8 comments to A Stud With No Name

  • eric1973

    Loved Claudell, and R.I.P., and will always also remember him for being very susceptible to the low inside curve, which he had the tendency to swing over, and to miss by a foot.

    And Jorgy’s line was a keeper.

  • RIP. I remember being thrilled with getting him and adding his bat to Hendu, Stearns, Mazz, etc. Alas, it wasn’t to be. I forget why the White Sox essentially dumped him for nothing (no offense Jesse), I guess it was because he was going to be a FA.

    That 1980 Mets team had some intriguing players: the three aforementioned players, Claudell, Jorgensen, Flynn and Taveras. Jeff Reardon, Mookie, Backman, and Hubie Brooks made their debuts. Joe Torre was the manager. They got to within a game of .500 as late as mid-August. Unfortunately, none of the stars where in alignment yet. Along came a five game sweep at the hands of the Phils and they went back to being the Mutts.

  • Ken Samelson

    In the summer of 1980 we found a scrawny gray and white kitten on our block and my father (who up to then had barely tolerated our cats) insisted we add him to the family. He dubbed him Ton-Son-Sen, shortened to “Tonney” (I occasionally called him Claudell) after the Mets’ 4-5-6 hitters Claudell Washington, Steve Henderson, and Mike Jorgensen. My parents and youngest sister moved to Florida shortly after the World Series that year and while our older cat moved there with them, I kept young Tonney with me in NY and he grew up a big Mets fan (I have several photos of him with a Mets ice cream helmet on his head), celebrated 1986, and he lived until 1995.

  • Joe Gulant

    Greg: Your periodic references to the 1980 “Hendu game” always bring back a flood of memories for me. Having been a nine year old kid present at the Big Shea on October 16, 1969 (my second Met game ever, after “Helmet Day” 1968) as “Koosman shut the door,” I must say that the joy felt as Hendu’s home run disappeared over the right-field wall was almost as great a thrill. My friend Cliff and I were at the Hendu game, left early (a rare surrender of arms for us, but it seemed hopeless), and arrived home in time to watch the 9th inning on T.V. It was as if the weight of the Dark Age M. Donald Grant/DeRoulet years had been lifted off of our shoulders with one swing. We should have known better than to leave, because the two of us had attended another exhilarating game earlier that week against the despised Dodgers in which prodigal son Mike Jorgensen won it in the 10th with a LIIIINE DRIIIIVE (as Bob would say) GRAND SLAM into that sliver of right-field Loge on the money side of the foul pole. For one brief, shining moment, the “Magic is Back” appeared to be more statement of fact than hollow, hokey advertising slogan (right up there with “the ’69 Mets belong to a special circle, the Shaeffer Circle”). We were so inspired by Jorgy’s blast, that we actually went to the Outfielder’s Lounge on Astoria Boulevard (owned by erstwhile heros Agee and Jones), to see if we could find Tommy and share the moment (and a Schaeffer) with a living legend. It was late,Tommy wasn’t there, both the bar and its patrons had seen better days, and it was apparent that the group was not basking in the afterglow of what went down a few blocks away. At least we tried. Anyway, we were too heartened by the addition of Claudell, the wishful emergence of Swan as our new Seaver, and an enthusiastic young core of players to be deflated – heck, maybe if we can catch a few breaks, we can make a run with this group! It was not meant to be, but we loved that 1980 team as if they were Champs.

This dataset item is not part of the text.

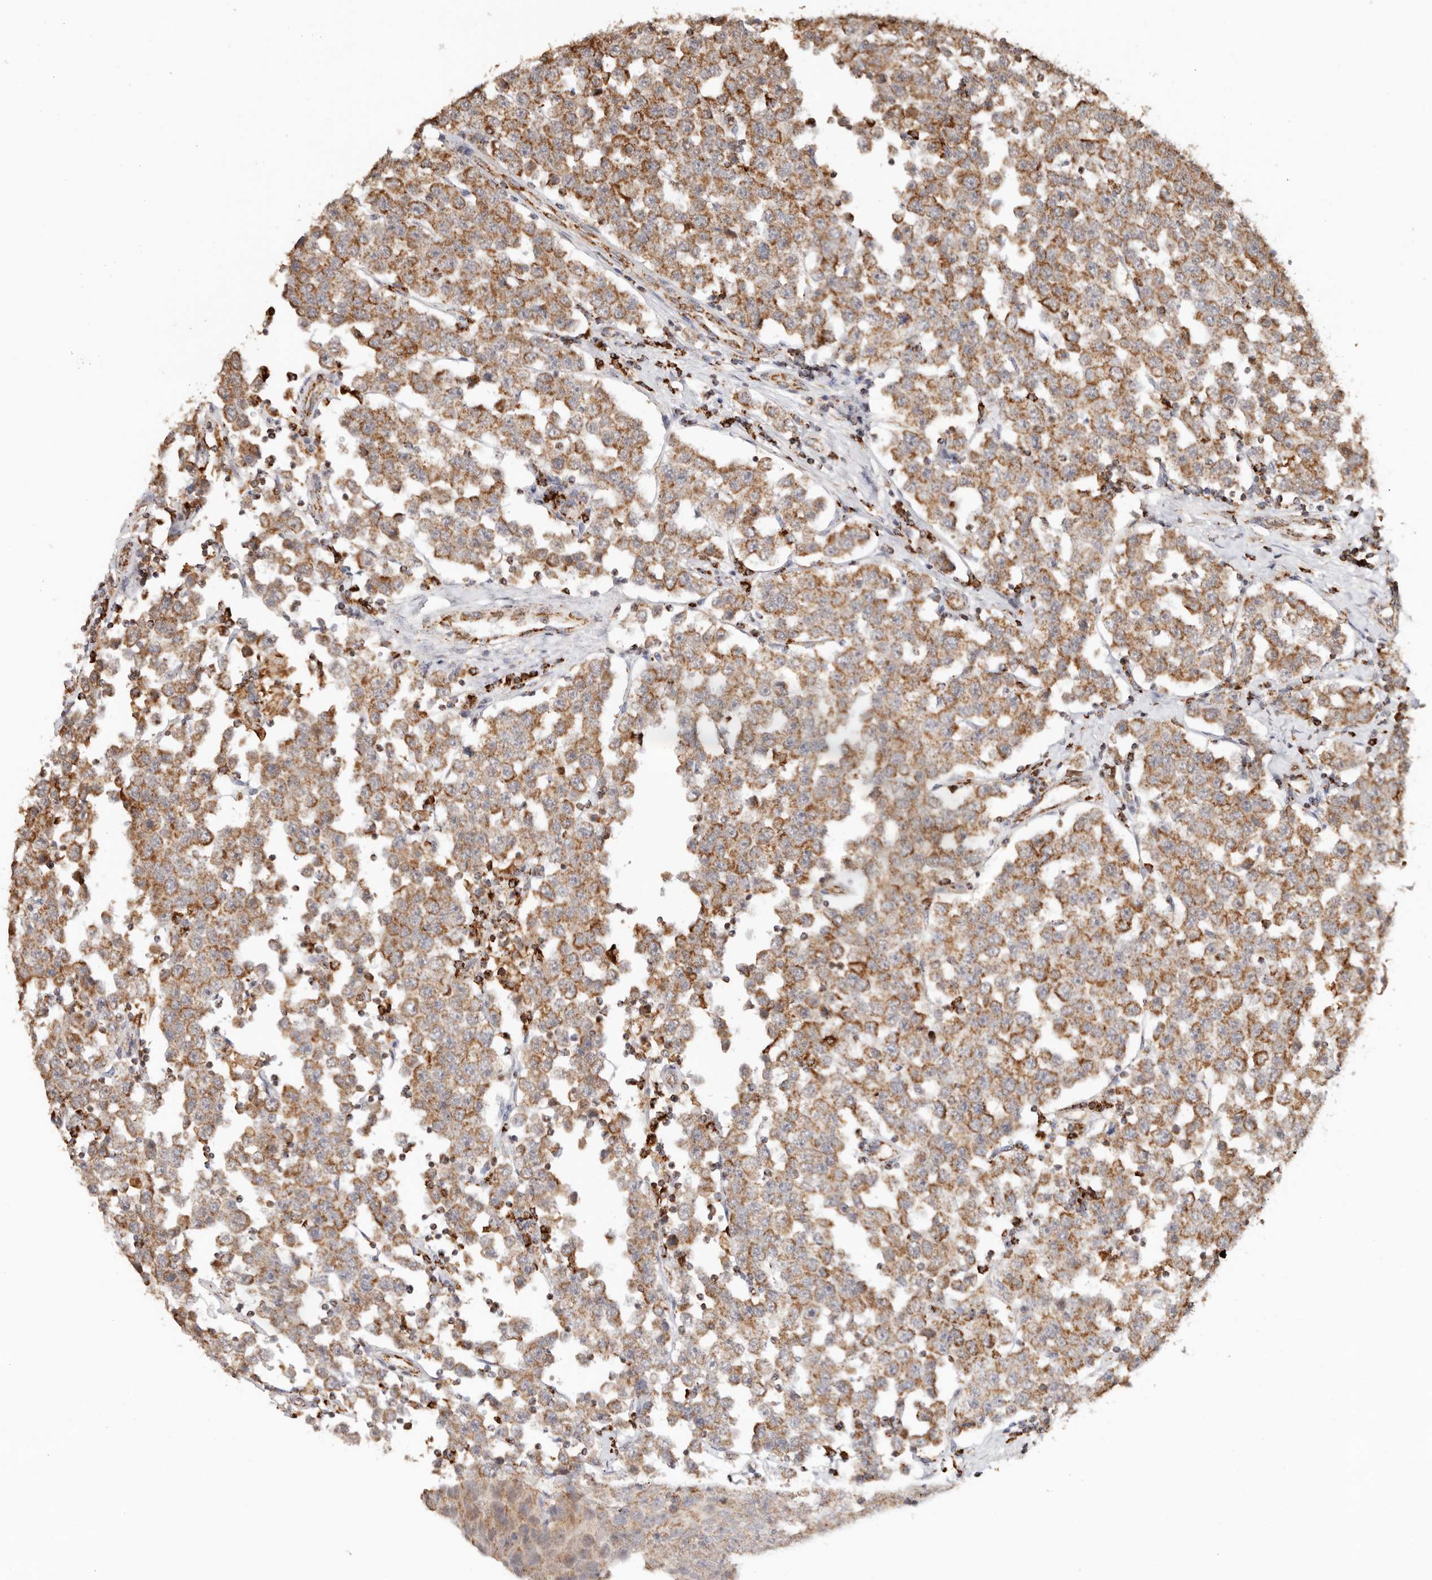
{"staining": {"intensity": "moderate", "quantity": ">75%", "location": "cytoplasmic/membranous"}, "tissue": "testis cancer", "cell_type": "Tumor cells", "image_type": "cancer", "snomed": [{"axis": "morphology", "description": "Seminoma, NOS"}, {"axis": "topography", "description": "Testis"}], "caption": "Testis seminoma tissue demonstrates moderate cytoplasmic/membranous positivity in about >75% of tumor cells", "gene": "NDUFB11", "patient": {"sex": "male", "age": 28}}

    • The excursion to the OL (as if anybody actually called it that) is a beautiful Metsian touch. Sorry Tommie wasn’t there and that the clientele wasn’t chanting on behalf of Jorgy.

  • open the gates

    The funny thing is, when I think of my personal memories of that season, I always remember the Claudell three-homer game more than the Hendu game. I was a ninth grader that year, and the Henderson game came right in the middle of my first encounter with the dreaded Regents exams. The Claudell game was after finals were over, and I actually recall wondering who the heck this guy was who had just hit 3 homers for the Mets. In retrospect, I think if they had been able to hold on to him, the Mets may have turned things around a little more quickly – I guess we’ll never know. Sad to hear about his passing.